Abstract. Approximately 45% of the human genome is occupied by Mobile genetic Elements (MEs). Small subsets of these are still active and belong to three different families: L1, Alu, and SVA. These active families can generate new copies known as Mobile Element Insertions (MEIs), which can be polymorphic in humans. To find MEIs, large consortia have performed Whole Genome Sequencing (WGS) on a wide range of human populations and diseases, and designed computational tools to analyze the resulting data. One such effort, the 1000 Genomes Project (1KGP), performed WGS on 2,504 individuals from 26 different world populations to discover both MEIs and other human genetic variation. As part of the 1KGP, I designed an algorithm to find MEIs, the Mobile Element Locator Tool (MELT), and performed discovery for all active human ME families. While I found over 16,000 polymorphic MEIs, the 1KGP left several remaining open-ended questions about how these sites could affect human genetic diversity and impact human traits and diseases. For this proposal, I will work to answer some of these questions by designing new computational and sequencing tools. I will then use these tools to test the hypothesis that specific classes of MEs generate the majority of ME-derived genetic diversity among human populations and produce diseases such as cancer. I will approach this question using two aims. In Aim 1, I will develop computational tools to study how MEs have propagated in the human species.

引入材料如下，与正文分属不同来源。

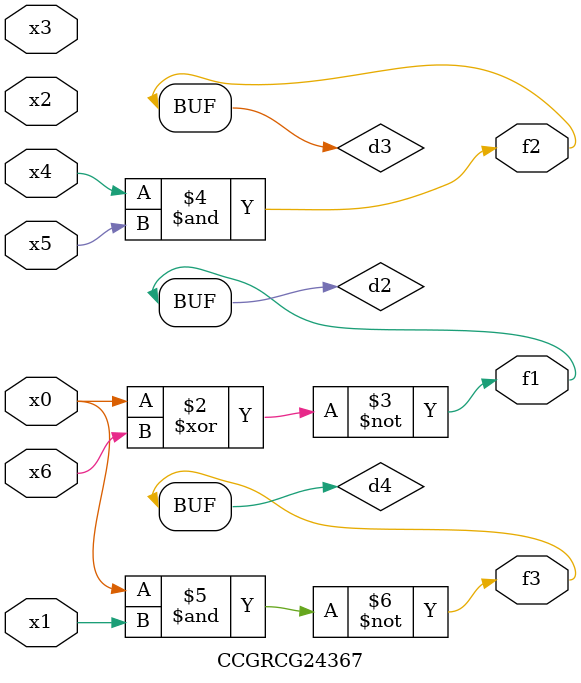
<source format=v>
module CCGRCG24367(
	input x0, x1, x2, x3, x4, x5, x6,
	output f1, f2, f3
);

	wire d1, d2, d3, d4;

	nor (d1, x0);
	xnor (d2, x0, x6);
	and (d3, x4, x5);
	nand (d4, x0, x1);
	assign f1 = d2;
	assign f2 = d3;
	assign f3 = d4;
endmodule

</source>
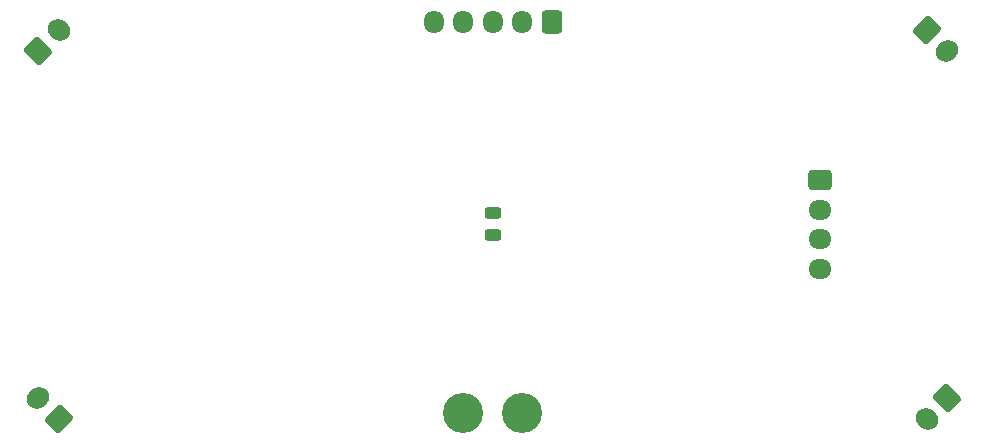
<source format=gbr>
%TF.GenerationSoftware,KiCad,Pcbnew,8.0.1*%
%TF.CreationDate,2024-07-17T22:58:36+09:00*%
%TF.ProjectId,MD-20240410,4d442d32-3032-4343-9034-31302e6b6963,rev?*%
%TF.SameCoordinates,Original*%
%TF.FileFunction,Soldermask,Bot*%
%TF.FilePolarity,Negative*%
%FSLAX46Y46*%
G04 Gerber Fmt 4.6, Leading zero omitted, Abs format (unit mm)*
G04 Created by KiCad (PCBNEW 8.0.1) date 2024-07-17 22:58:36*
%MOMM*%
%LPD*%
G01*
G04 APERTURE LIST*
G04 Aperture macros list*
%AMRoundRect*
0 Rectangle with rounded corners*
0 $1 Rounding radius*
0 $2 $3 $4 $5 $6 $7 $8 $9 X,Y pos of 4 corners*
0 Add a 4 corners polygon primitive as box body*
4,1,4,$2,$3,$4,$5,$6,$7,$8,$9,$2,$3,0*
0 Add four circle primitives for the rounded corners*
1,1,$1+$1,$2,$3*
1,1,$1+$1,$4,$5*
1,1,$1+$1,$6,$7*
1,1,$1+$1,$8,$9*
0 Add four rect primitives between the rounded corners*
20,1,$1+$1,$2,$3,$4,$5,0*
20,1,$1+$1,$4,$5,$6,$7,0*
20,1,$1+$1,$6,$7,$8,$9,0*
20,1,$1+$1,$8,$9,$2,$3,0*%
%AMHorizOval*
0 Thick line with rounded ends*
0 $1 width*
0 $2 $3 position (X,Y) of the first rounded end (center of the circle)*
0 $4 $5 position (X,Y) of the second rounded end (center of the circle)*
0 Add line between two ends*
20,1,$1,$2,$3,$4,$5,0*
0 Add two circle primitives to create the rounded ends*
1,1,$1,$2,$3*
1,1,$1,$4,$5*%
G04 Aperture macros list end*
%ADD10HorizOval,1.700000X0.106066X0.106066X-0.106066X-0.106066X0*%
%ADD11RoundRect,0.250000X0.954594X0.106066X0.106066X0.954594X-0.954594X-0.106066X-0.106066X-0.954594X0*%
%ADD12HorizOval,1.700000X-0.106066X-0.106066X0.106066X0.106066X0*%
%ADD13RoundRect,0.250000X-0.954594X-0.106066X-0.106066X-0.954594X0.954594X0.106066X0.106066X0.954594X0*%
%ADD14C,3.400000*%
%ADD15O,1.700000X1.950000*%
%ADD16RoundRect,0.250000X0.600000X0.725000X-0.600000X0.725000X-0.600000X-0.725000X0.600000X-0.725000X0*%
%ADD17HorizOval,1.700000X-0.106066X0.106066X0.106066X-0.106066X0*%
%ADD18RoundRect,0.250000X0.106066X-0.954594X0.954594X-0.106066X-0.106066X0.954594X-0.954594X0.106066X0*%
%ADD19RoundRect,0.250000X-0.106066X0.954594X-0.954594X0.106066X0.106066X-0.954594X0.954594X-0.106066X0*%
%ADD20O,1.950000X1.700000*%
%ADD21RoundRect,0.250000X-0.725000X0.600000X-0.725000X-0.600000X0.725000X-0.600000X0.725000X0.600000X0*%
%ADD22RoundRect,0.243750X0.456250X-0.243750X0.456250X0.243750X-0.456250X0.243750X-0.456250X-0.243750X0*%
G04 APERTURE END LIST*
D10*
%TO.C,J4*%
X-38513473Y-14672466D03*
D11*
X-36745707Y-16440232D03*
%TD*%
D12*
%TO.C,J6*%
X38513473Y14672466D03*
D13*
X36745707Y16440232D03*
%TD*%
D14*
%TO.C,J7*%
X2500000Y-16000000D03*
X-2500000Y-16000000D03*
%TD*%
D15*
%TO.C,J1*%
X-5000000Y17150000D03*
X-2500000Y17150000D03*
X0Y17150000D03*
X2500000Y17150000D03*
D16*
X5000000Y17150000D03*
%TD*%
D17*
%TO.C,J3*%
X-36745707Y16440232D03*
D18*
X-38513473Y14672466D03*
%TD*%
D17*
%TO.C,J5*%
X36745707Y-16440232D03*
D19*
X38513473Y-14672466D03*
%TD*%
D20*
%TO.C,J2*%
X27750000Y-3750000D03*
X27750000Y-1250000D03*
X27750000Y1250000D03*
D21*
X27750000Y3750000D03*
%TD*%
D22*
%TO.C,D1*%
X0Y937500D03*
X0Y-937500D03*
%TD*%
M02*

</source>
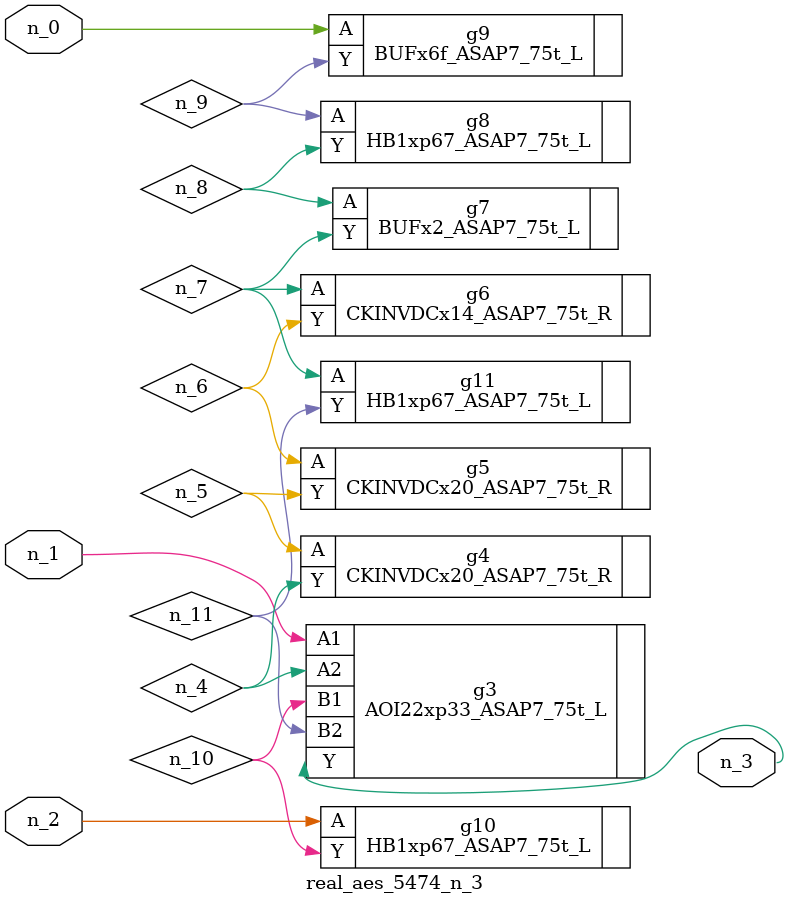
<source format=v>
module real_aes_5474_n_3 (n_0, n_2, n_1, n_3);
input n_0;
input n_2;
input n_1;
output n_3;
wire n_4;
wire n_5;
wire n_7;
wire n_8;
wire n_6;
wire n_9;
wire n_10;
wire n_11;
BUFx6f_ASAP7_75t_L g9 ( .A(n_0), .Y(n_9) );
AOI22xp33_ASAP7_75t_L g3 ( .A1(n_1), .A2(n_4), .B1(n_10), .B2(n_11), .Y(n_3) );
HB1xp67_ASAP7_75t_L g10 ( .A(n_2), .Y(n_10) );
CKINVDCx20_ASAP7_75t_R g4 ( .A(n_5), .Y(n_4) );
CKINVDCx20_ASAP7_75t_R g5 ( .A(n_6), .Y(n_5) );
CKINVDCx14_ASAP7_75t_R g6 ( .A(n_7), .Y(n_6) );
HB1xp67_ASAP7_75t_L g11 ( .A(n_7), .Y(n_11) );
BUFx2_ASAP7_75t_L g7 ( .A(n_8), .Y(n_7) );
HB1xp67_ASAP7_75t_L g8 ( .A(n_9), .Y(n_8) );
endmodule
</source>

Then, I will adapt these tools to several non-human organisms to develop a model for ME mutagenesis and as a resource for the scientific community. Finally, I will use these new tools and one such model organism, canines, to understand ME distribution and propagation. In aim 2, I will develop sequencing tools to analyze a particularly active version of the L1 ME. Using this assay I will characterize a large number of active L1s, and subsequently associate these active L1s with ME activity in cancer. Overall, these studies will provide a better understanding of the relationship between MEs and human phenotypes and disease.

抽象的。大约45％的人类基因组被移动遗传因素（MES）占据。小的子集这些仍然活跃，属于三个不同的家庭：L1，Alu和SVA。这些活跃的家庭可以生成称为移动元件插入（MEI）的新副本，在人类中可能是多态的。到查找Meis，大财团已经在广泛的人类上进行了整个基因组测序（WGS）种群和疾病，并设计了计算工具来分析所得数据。一项努力， 1000个基因组项目（1kgp），对来自26个不同世界人口的2,504个人进行了WGS 发现Meis和其他人类遗传变异。作为1kgp的一部分，我设计了一种算法来查找 Meis是移动元素定位器工具（融化），并为所有活跃的人类ME家庭进行了发现。当我发现超过16,000个多态性梅斯时，1公斤这些站点如何影响人类的遗传多样性并影响人类的特征和疾病。对于这个建议，我将通过设计新的计算和测序工具来回答其中一些问题。然后我会使用这些工具来测试特定类别的MES产生大多数ME衍生遗传的假设人群之间的多样性和产生癌症等疾病。我将使用两个目标。在AIM 1中，我将开发计算工具来研究MES如何在人类中传播物种。然后，我将这些工具适应几种非人类生物，以为我开发模型诱变和作为科学界的资源。最后，我将使用这些新工具等等建模有机体，犬科，了解我的分布和传播。在AIM 2中，我将开发排序分析L1 ME的特别活跃版本的工具。使用此测定法，我将描述一个大数活性L1，随后将这些活性L1与我在癌症中的活性相关联。总体而言，这些研究将更好地理解MES与人类表型与疾病之间的关系。